The patient was transferred to the operation room and underwent emergency decompression by C3-C7 conservative laminectomy. The dura was opened and subdural hemorrhage was evacuated. During the operation, a hematoma was visualized upon the opening of the thecal sac and evacuated with gentle suction (Figure 2). No evidence of abnormal vasculature or masses was observed. Hematoma fragments were collected and sent for histo-pathologic evaluation. Pathologic report of the lesion confirmed the diagnosis of hematoma.The patient underwent magnetic resonant angiography (MRA) post-op for detection of vascular disorders, but it did not show any abnormality.
In the post-operation examination, the cervical pain was completely healed and two days post-operation the weakness in the extremities was gradually improved. Left side extremity strength improved to consistent grade 2/5 throughout with reported rare ability to move his leg against gravity. Four weeks after surgery in outpatient follow up, motor power showed a remarkable improvement, and he could walk on his own feet.

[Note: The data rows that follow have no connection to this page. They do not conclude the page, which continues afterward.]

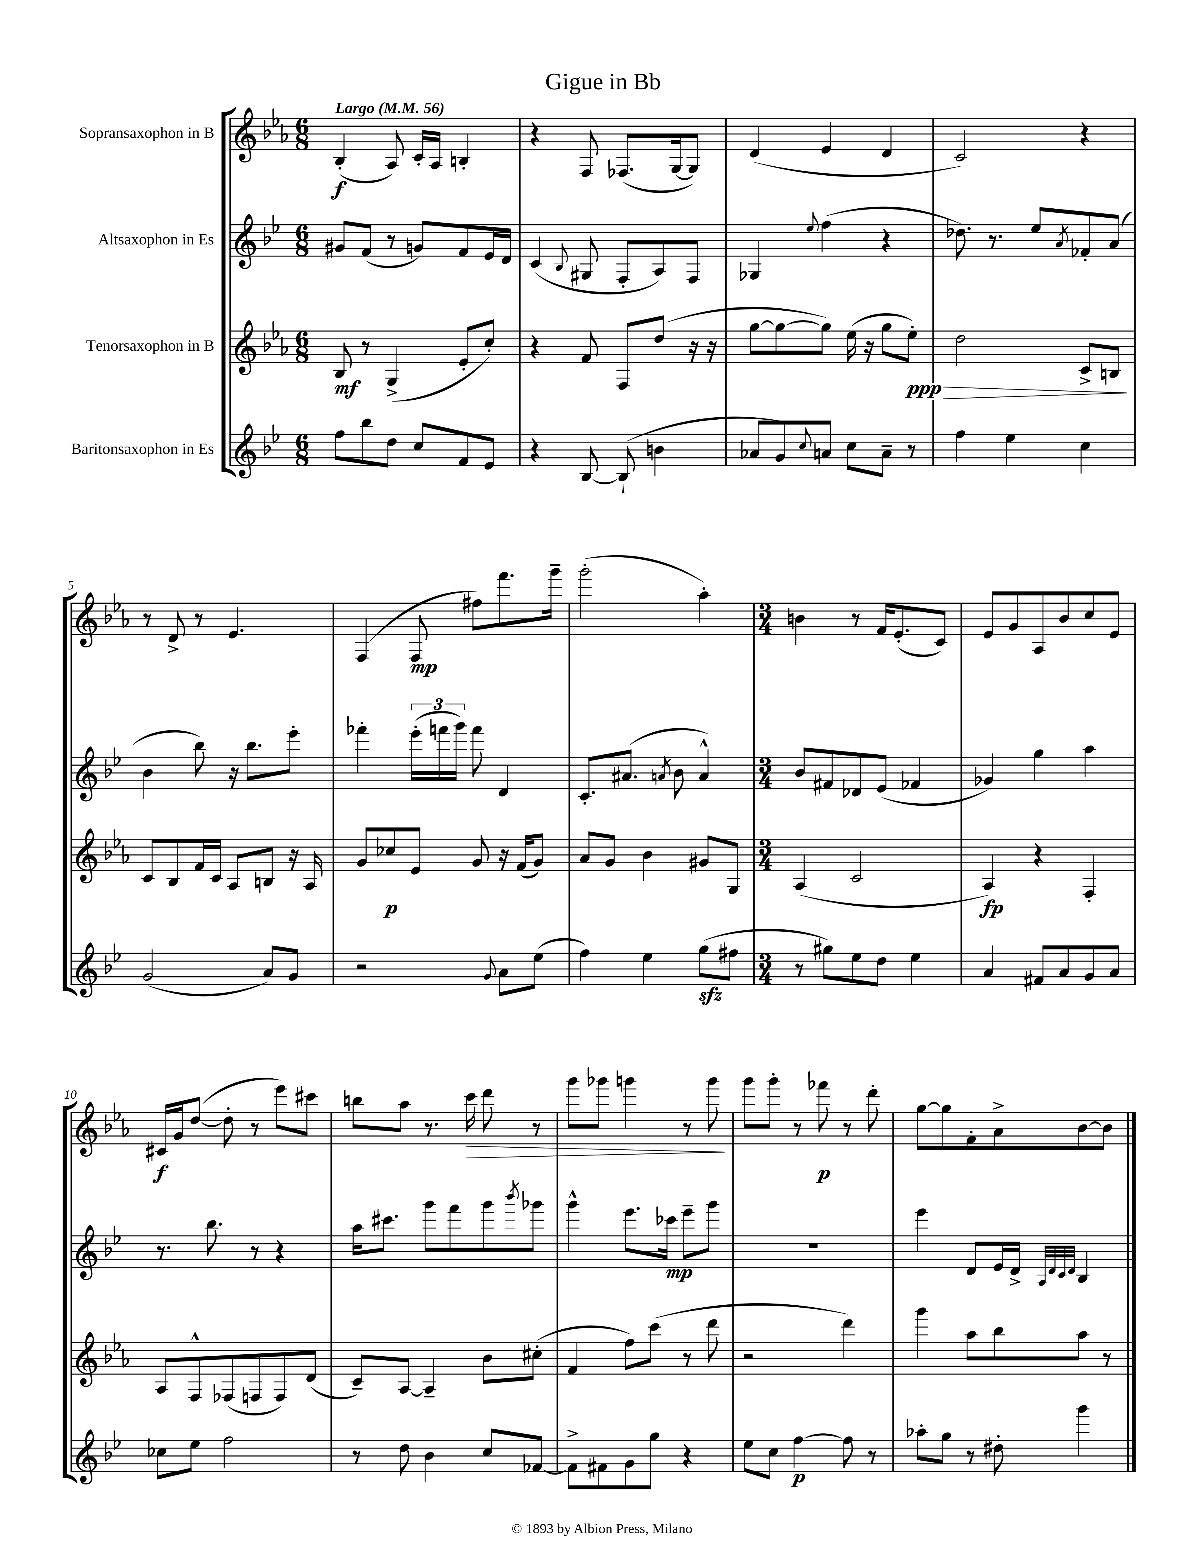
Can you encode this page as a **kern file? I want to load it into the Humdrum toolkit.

**kern	**dynam	**kern	**dynam	**kern	**dynam	**kern	**dynam
*part4	*part4	*part3	*part3	*part2	*part2	*part1	*part1
*staff4	*staff4	*staff3	*staff3	*staff2	*staff2	*staff1	*staff1
*I"Baritonsaxophon in Es	*	*I"Tenorsaxophon in B	*	*I"Altsaxophon in Es	*	*I"Sopransaxophon in B	*
*clefG2	*	*clefG2	*	*clefG2	*	*clefG2	*
*k[b-e-]	*	*k[b-e-a-]	*	*k[b-e-]	*	*k[b-e-a-]	*
*M6/8	*	*M6/8	*	*M6/8	*	*M6/8	*
*MM56	*	*MM56	*	*MM56	*	*MM56	*
=1	=1	=1	=1	=1	=1	=1	=1
!	!	!	!	!	!	!LO:TX:a:B:t=Largo	!
8ff\L	.	8B-/	mf	8g#X/L	.	(4B-'/	f
8bb-\	.	8r	.	(8f/J	.	.	.
8dd\J	.	(4G^/	.	8r	.	8A-/)	.
8cc/L	.	.	.	8gn/L)	.	16c'/LL	.
.	.	.	.	.	.	16A-/JJ	.
8f/	.	8e-'/L	.	8f/	.	4Bn'/	.
8e-/J	.	8cc'/J)	.	16e-/L	.	.	.
.	.	.	.	16d/JJ	.	.	.
=2	=2	=2	=2	=2	=2	=2	=2
4r	.	4r	.	(4c/	.	4r	.
.	.	.	.	8qqB-/	.	.	.
[8B-/	.	8f/	.	8G#X/	.	8F/	.
(8B-`/]	.	8F/L	.	8F'/L	.	(8.F-X/L	.
4bn\	.	(8dd/J	.	8A/)	.	.	.
.	.	.	.	.	.	[16G/k	.
.	.	16r	.	8F/J	.	8G/J])	.
.	.	16r	.	.	.	.	.
=3	=3	=3	=3	=3	=3	=3	=3
8a-X/L	.	[8gg\L	.	4G-X/	.	(4d/	.
8g/)	.	8gg\_	.	.	.	.	.
8qqcc/	.	.	.	8qqee-/	.	.	.
8an/J	.	8gg\J])	.	(4ff\	.	4e-/	.
8cc\L	.	(16ee-\	.	.	.	.	.
.	.	16r	.	.	.	.	.
8a~\J	.	8gg\L	.	4r	.	4d/	.
!	!	!	!LO:HP:b	!	!	!	!
8r	.	8ee-'\J)	> ppp	.	.	.	.
=4	=4	=4	=4	=4	=4	=4	=4
4ff\	.	2dd\	.	8.dd-X\)	.	2c/)	.
.	.	.	.	8.r	.	.	.
4ee-\	.	.	.	.	.	.	.
.	.	.	.	8ee-/L	.	.	.
.	.	.	.	8qa/	.	.	.
4cc\	.	8c^/L	.	8f-X'/	.	4r	.
.	.	8Bn/J	.	(8a/J	.	.	.
.	.	.	]	.	.	.	.
!!LO:LB:g=z
=5	=5	=5	=5	=5	=5	=5	=5
(2g/	.	8c/L	.	4b-\	.	8r	.
.	.	8B-/	.	.	.	8d^/	.
.	.	16f/L	.	8bb-\)	.	8r	.
.	.	16c/JJ	.	.	.	.	.
.	.	8A-/L	.	16r	.	4.e-/	.
.	.	.	.	8.bb-\L	.	.	.
8a/L)	.	8Bn/J	.	.	.	.	.
8g/J	.	16r	.	8eee-'\J	.	.	.
.	.	16A-/	.	.	.	.	.
=6	=6	=6	=6	=6	=6	=6	=6
2r	.	8g/L	.	4fff-X'\	.	(4F/	.
.	.	8cc-X/	p	.	.	.	.
.	.	8e-/J	.	(24eee-'\LL	.	8F/	mp
.	.	.	.	24fffn\	.	.	.
.	.	.	.	24ggg\JJ)	.	.	.
.	.	8g/	.	8fff\	.	8ff#X\L)	.
8qqg/	.	.	.	.	.	.	.
8a\L	.	16r	.	4d/	.	8.fff\	.
.	.	(16f/KL	.	.	.	.	.
(8ee-\J	.	8g/J)	.	.	.	.	.
.	.	.	.	.	.	16ggg~\Jk	.
=7	=7	=7	=7	=7	=7	=7	=7
4ff\)	.	8a-/L	.	8.c'/L	.	(2ggg'\	.
.	.	8g/J	.	.	.	.	.
.	.	.	.	(8.a#X/J	.	.	.
4ee-\	.	4b-\	.	.	.	.	.
.	.	.	.	8qan/	.	.	.
.	.	.	.	8b-\	.	.	.
(8ggzz\L	.	8g#X/L	.	4a^^/)	.	4aa-'\)	.
8ff#X\J	.	8G/J	.	.	.	.	.
=8	=8	=8	=8	=8	=8	=8	=8
*M3/4	*	*M3/4	*	*M3/4	*	*M3/4	*
8r	.	(4A-/	.	8b-/L	.	4bn\	.
8gg#X\L)	.	.	.	8f#X/	.	.	.
8ee-\	.	2c/	.	8d-X/	.	8r	.
8dd\J	.	.	.	(8e-/J	.	16f/KL	.
.	.	.	.	.	.	(8.e-'/	.
4ee-\	.	.	.	4f-X/	.	.	.
.	.	.	.	.	.	8c/J)	.
=9	=9	=9	=9	=9	=9	=9	=9
4a/	.	4A-/)	fp	4g-X/)	.	8e-/L	.
.	.	.	.	.	.	8g/	.
8f#X/L	.	4r	.	4gg\	.	8A-/	.
8a/	.	.	.	.	.	8b-/	.
8g/	.	4F'/	.	4aa\	.	8cc/	.
8a/J	.	.	.	.	.	8e-/J	.
!!LO:LB:g=z
=10	=10	=10	=10	=10	=10	=10	=10
8cc-X\L	.	8A-/L	.	8.r	.	16c#X/LL	f
.	.	.	.	.	.	16g/J	.
8ee-\J	.	8F^^/	.	.	.	([8dd/J	.
.	.	.	.	8.bb-\	.	.	.
2ff\	.	(8F-X/	.	.	.	8dd'\]	.
.	.	8Fn/	.	8r	.	8r	.
.	.	8F/)	.	4r	.	8eee-\L)	.
.	.	(8d/J	.	.	.	8ccc#X\J	.
=11	=11	=11	=11	=11	=11	=11	=11
8r	.	8c~/L)	.	16aa\KL	.	8bbn\L	.
.	.	.	.	8.ccc#X\J	.	.	.
8dd\	.	[8A-/J	.	.	.	8aa-\J	.
4b-\	.	4A-~/]	.	8ggg\L	.	8.r	.
.	.	.	.	8fff\	.	.	.
!	!	!	!	!	!	!	!LO:HP:b
.	.	.	.	.	.	16ccc\	>
8cc/L	.	8b-\L	.	8ggg\	.	8ddd\	.
.	.	.	.	8qbbb-/	.	.	.
[8f-X/J	.	(8cc#X'\J	.	8ggg-X\J	.	8r	.
=12	=12	=12	=12	=12	=12	=12	=12
8f-^\L]	.	4f/	.	4ggg^^\	.	8ggg\L	.
8f#X\	.	.	.	.	.	8ggg-X\J	.
8g\	.	8ff\L)	.	8.eee-\L	.	4gggn\	.
8gg\J	.	(8ccc\J	.	.	.	.	.
.	.	.	.	16ccc-X\Jk	mp	.	.
4r	.	8r	.	8eee-~\L	.	8r	.
.	.	8ddd\	.	8ggg\J	.	8ggg\	.
.	.	.	.	.	.	.	]
=13	=13	=13	=13	=13	=13	=13	=13
8ee-\L	.	2r	.	2.r	.	8ggg\L	.
8cc\J	.	.	.	.	.	8ggg'\J	.
[4ff\	p	.	.	.	.	8r	.
.	.	.	.	.	.	8fff-X\	p
8ff\]	.	4ddd\)	.	.	.	8r	.
8r	.	.	.	.	.	8ddd'\	.
=14	=14	=14	=14	=14	=14	=14	=14
8aa-X'\L	.	4ggg\	.	4eee-\	.	[8gg\L	.
8gg\J	.	.	.	.	.	8gg\]	.
8r	.	8aa-\L	.	8d/L	.	8f'\	.
8dd#X'\	.	8bb-\	.	16e-/L	.	8a-^\	.
.	.	.	.	16d^/JJ	.	.	.
.	.	.	.	32qqA/LLL	.	.	.
.	.	.	.	32qqd/	.	.	.
.	.	.	.	32qqc/	.	.	.
.	.	.	.	32qqd/JJJ	.	.	.
4ggg\	.	8aa-\J	.	4B-/	.	[8b-\	.
.	.	8r	.	.	.	8b-\J]	.
==	==	==	==	==	==	==	==
*-	*-	*-	*-	*-	*-	*-	*-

Review of the Literature :
A review of the English literature was conducted by searching Medline and PubMed from 2010 to August 2021. The terms “spinal subdural hematoma”, “acute spinal subdural hematoma”, “spontaneous spinal subdural hematoma” and “idiopathic spinal subdural hematoma” were used. In a search of Medline, totally 42 articles were found. The papers were reviewed; if the history of trauma, coagulopathy, vascular abnormality or iatrogenic cause was found, the papers were excluded. The studied factors were age, gender, sign and symptoms, level of involvement, type of treatment (surgical intervention or conservative therapy), and patient outcome. After exclusion of unrelated articles, 20 papers were included in our study containing the present case(1, 6-20) (Table 1).
To the best of our knowledge, this is the first case of acute non-traumatic idiopathic SSDH in pediatric age patients which presented with acute paresthesia and weakness. Previously, 20 cases were reported in the literature on spontaneous spinal SDH from 2010. Of these cases, 12 were male and 7 were female. The patients’ age ranged from 27 to 79 years with a mean of 49 years; only 8% were under 30, and one patient was less than 27. In most of the cases (80%), thoracic and cervicothoracic areas were involved; also, the lumbosacral area was involved in 14% of cases and in only 1 case (present case) cervical segment was involved. The most common presentation was acute paresthesia and back-pain. Other common symptoms consist of bladder, bowl dysfunction, and paraplegia. Laminectomy was done as the main surgical intervention in 8 cases and conservative therapy in 13 cases. 17 cases experienced good recovery, 3 of whom had partial recovery and only 1 case had poor recovery. The percentage of good recovery in those who underwent surgery was 62.5%, while this percentage was 84.7 in the conservative treatment group.
Our case was the first report of SSDH in pediatric and the 3rd case of cervical subdural hematoma. The outcome of spontaneous subdural hematoma in the spine seems to be favorable. About 90% of cases had partial recovery or better. The presented case also had a significant recovery after operation and was discharged with normal limbs strength from hospital and could walk normally without a stick in outpatient fallow up.